Le “perdite di gas coke” e i mancati controlli
Ma la situazione più grave è quella rintracciata tra febbraio e marzo nella “zona inversione” della Batteria 7, dove “veniva accertata la fuoriuscita di liquido dalla tubazione gas coke e la presenza di incrostazioni e punti di corrosione sui rubinetti di alimentazione del gas coke”, e nella zona Treno Nastri 2 dove viene rintracciata una “perdita di gas coke”. Lo stato degli impianti ispezionati porta lo Spesal a controllare anche i documenti prodotti da Acciaierie d’Italia, ora in amministrazione straordinaria per volere del governo Meloni, negli anni precedenti.
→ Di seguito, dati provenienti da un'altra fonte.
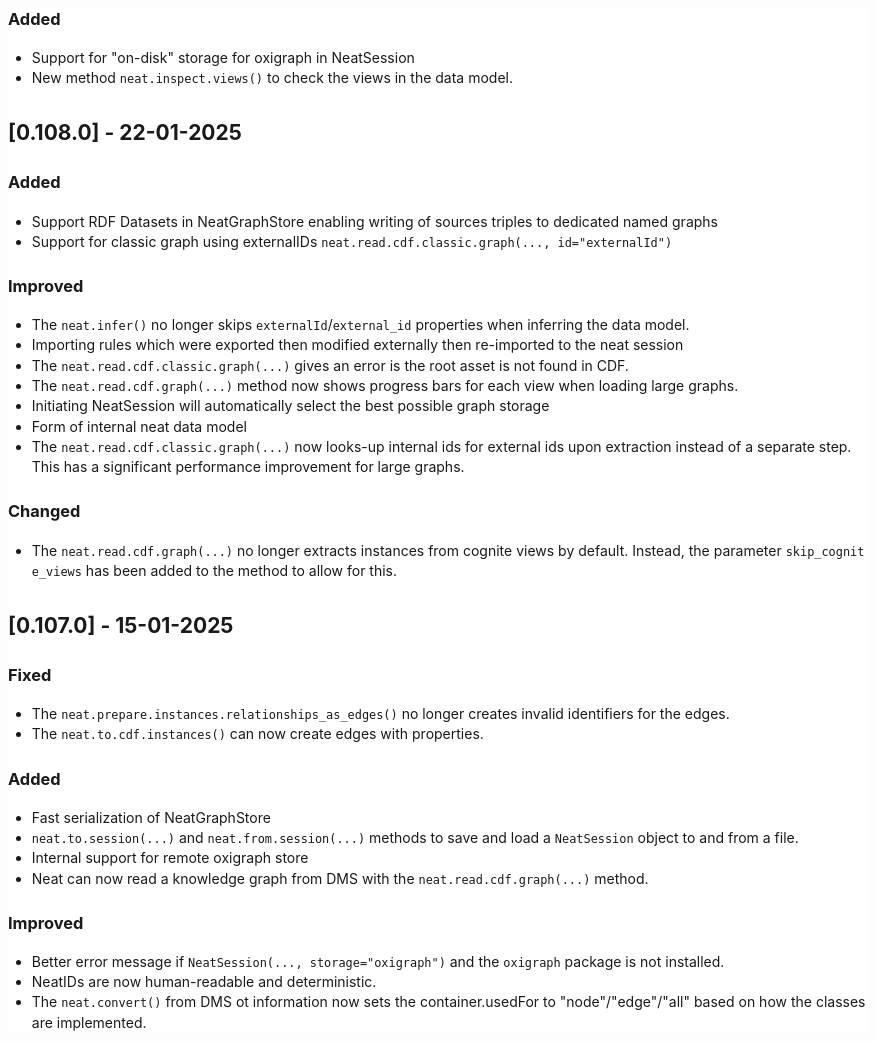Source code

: ### Added
- Support for "on-disk" storage for oxigraph in NeatSession
- New method `neat.inspect.views()` to check the views in the data model.

## [0.108.0] - 22-01-**2025**
### Added
- Support RDF Datasets in NeatGraphStore enabling writing of sources triples to dedicated named graphs
- Support for classic graph using externalIDs `neat.read.cdf.classic.graph(..., id="externalId")`

### Improved
- The `neat.infer()` no longer skips `externalId`/`external_id` properties when inferring the data model.
- Importing rules which were exported then modified externally then re-imported to the neat session
- The `neat.read.cdf.classic.graph(...)` gives an error is the root asset is not found in CDF.
- The `neat.read.cdf.graph(...)` method now shows progress bars for each view when loading large graphs.
- Initiating NeatSession will automatically select the best possible graph storage
- Form of internal neat data model
- The `neat.read.cdf.classic.graph(...)` now looks-up internal ids for external ids upon extraction instead of a
  separate step. This has a significant performance improvement for large graphs.

### Changed
- The `neat.read.cdf.graph(...)` no longer extracts instances from cognite views by default. Instead, the parameter
  `skip_cognite_views` has been added to the method to allow for this.

## [0.107.0] - 15-01-**2025**
### Fixed
- The `neat.prepare.instances.relationships_as_edges()` no longer creates invalid identifiers for the edges.
- The `neat.to.cdf.instances()` can now create edges with properties.

### Added
- Fast serialization of NeatGraphStore
- `neat.to.session(...)` and `neat.from.session(...)` methods to save and load a `NeatSession` object to and from a file.
- Internal support for remote oxigraph store
- Neat can now read a knowledge graph from DMS with the `neat.read.cdf.graph(...)` method.

### Improved
- Better error message if `NeatSession(..., storage="oxigraph")` and the `oxigraph` package is not installed.
- NeatIDs are now human-readable and deterministic.
- The `neat.convert()` from DMS ot information now sets the container.usedFor to "node"/"edge"/"all" based on
  how the classes are implemented.
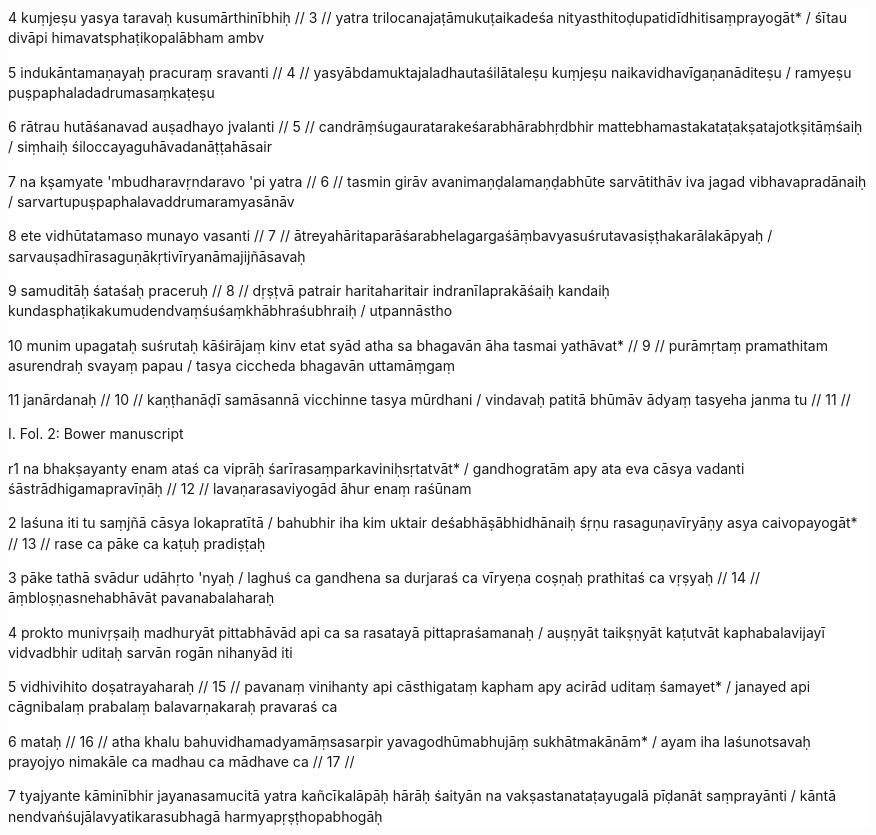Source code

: 4                                                                       kuṃjeṣu yasya taravaḥ kusumārthinībhiḥ // 3 // yatra trilocanajaṭāmukuṭaikadeśa nityasthitoḍupatidīdhitisaṃprayogāt* / śītau divāpi himavatsphaṭikopalābham ambv
  
5                                                                       indukāntamaṇayaḥ pracuraṃ sravanti // 4 // yasyābdamuktajaladhautaśilātaleṣu kuṃjeṣu naikavidhavīgaṇanāditeṣu / ramyeṣu puṣpaphaladadrumasaṃkaṭeṣu
  
6                                                                       rātrau hutāśanavad auṣadhayo jvalanti // 5 // candrāṃśugauratarakeśarabhārabhṛdbhir mattebhamastakataṭakṣatajotkṣitāṃśaiḥ / siṃhaiḥ śiloccayaguhāvadanāṭṭahāsair
  
7                                                                       na kṣamyate 'mbudharavṛndaravo 'pi yatra // 6 // tasmin girāv avanimaṇḍalamaṇḍabhūte sarvātithāv iva jagad vibhavapradānaiḥ / sarvartupuṣpaphalavaddrumaramyasānāv
  
8                                                                       ete vidhūtatamaso munayo vasanti // 7 // ātreyahāritaparāśarabhelagargaśāṃbavyasuśrutavasiṣṭhakarālakāpyaḥ / sarvauṣadhīrasaguṇākṛtivīryanāmajijñāsavaḥ
  
9                                                                       samuditāḥ śataśaḥ praceruḥ // 8 // dṛṣṭvā patrair haritaharitair indranīlaprakāśaiḥ kandaiḥ kundasphaṭikakumudendvaṃśuśaṃkhābhraśubhraiḥ / utpannāstho
  
10                                                                      munim upagataḥ suśrutaḥ kāśirājaṃ kinv etat syād atha sa bhagavān āha tasmai yathāvat* // 9 // purāmṛtaṃ pramathitam asurendraḥ svayaṃ papau / tasya ciccheda bhagavān uttamāṃgaṃ
  
11                                                                      janārdanaḥ // 10 // kaṇṭhanāḍī samāsannā vicchinne tasya mūrdhani / vindavaḥ patitā bhūmāv ādyaṃ tasyeha janma tu // 11 //
  
I. Fol. 2: Bower manuscript
  
r1                                                                      na bhakṣayanty enam ataś ca viprāḥ śarīrasaṃparkaviniḥsṛtatvāt* / gandhogratām apy ata eva cāsya vadanti śāstrādhigamapravīṇāḥ // 12 // lavaṇarasaviyogād āhur enaṃ raśūnam
  
2                                                                       laśuna iti tu saṃjñā cāsya lokapratītā / bahubhir iha kim uktair deśabhāṣābhidhānaiḥ śṛṇu rasaguṇavīryāṇy asya caivopayogāt* // 13 // rase ca pāke ca kaṭuḥ pradiṣṭaḥ
  
3                                                                       pāke tathā svādur udāhṛto 'nyaḥ / laghuś ca gandhena sa durjaraś ca vīryeṇa coṣṇaḥ prathitaś ca vṛṣyaḥ // 14 // āṃbloṣṇasnehabhāvāt pavanabalaharaḥ
  
4                                                                       prokto munivṛṣaiḥ madhuryāt pittabhāvād api ca sa rasatayā pittapraśamanaḥ / auṣṇyāt taikṣṇyāt kaṭutvāt kaphabalavijayī vidvadbhir uditaḥ sarvān rogān nihanyād iti
  
5                                                                       vidhivihito doṣatrayaharaḥ // 15 // pavanaṃ vinihanty api cāsthigataṃ kapham apy acirād uditaṃ śamayet* / janayed api cāgnibalaṃ prabalaṃ balavarṇakaraḥ pravaraś ca
  
6                                                                       mataḥ // 16 // atha khalu bahuvidhamadyamāṃsasarpir yavagodhūmabhujāṃ sukhātmakānām* / ayam iha laśunotsavaḥ prayojyo nimakāle ca madhau ca mādhave ca // 17 //
  
7                                                                       tyajyante kāminībhir jayanasamucitā yatra kañcīkalāpāḥ hārāḥ śaityān na vakṣastanataṭayugalā pīḍanāt saṃprayānti / kāntā nendvaṅśujālavyatikarasubhagā harmyapṛṣṭhopabhogāḥ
E nel 2022 “non si ha riscontro di controlli visivi” in alcuni tratti delle tubazioni del gas in quelle aree. La conclusione è senz’appello anche sulle Batterie: “Si riscontra che nulla veniva segnalato nelle ispezioni visive effettuate nel 2022-2023 al contrario delle criticità che sono emerse successivamente nelle ispezioni effettuate nel 2024 (nuova gestione dell’impianto)”.

Per i pm i lavoratori esposti a sostanze cancerogene
Sulla base degli accertamenti, il giudizio dello Spesal è netto: “Accertato il cattivo stato di manutenzione” di quelle aree con le tubazioni gas coke in “abbandono manutentivo”. Cosa ha comportato tutto ciò? “Ha determinato nel tempo delle perdite di gas coke con conseguenti emissioni diffuse e non controllate, confermate dai valori di benzene evidenziati nel report Arpa”. Una condizione che, ad avviso degli inquirenti, “espone i lavoratori ad elevate concentrazioni di sostanze cancerogene-mutagene-teratogene”. Non solo: le cattive manutenzioni avrebbero anche comportato una “compromissione ed un deterioramento significativo dell’aria della città di Taranto determinando un incremento, significativo e misurabile, delle concentrazioni medie annuali, mensili, giornaliere di benzene” registrate dalle centraline di monitoraggio di qualità dell’aria installate in via Machiavelli e in via Orsini, nel quartiere Tamburi. Un disastro ambientale secondo l’ipotesi degli inquirenti, convinti che la “promotrice e organizzatrice” sia stata proprio Morselli, la quale è ritenuta anche consapevole della presunta truffa ai danni dello Stato sul sistema di quote di Co2.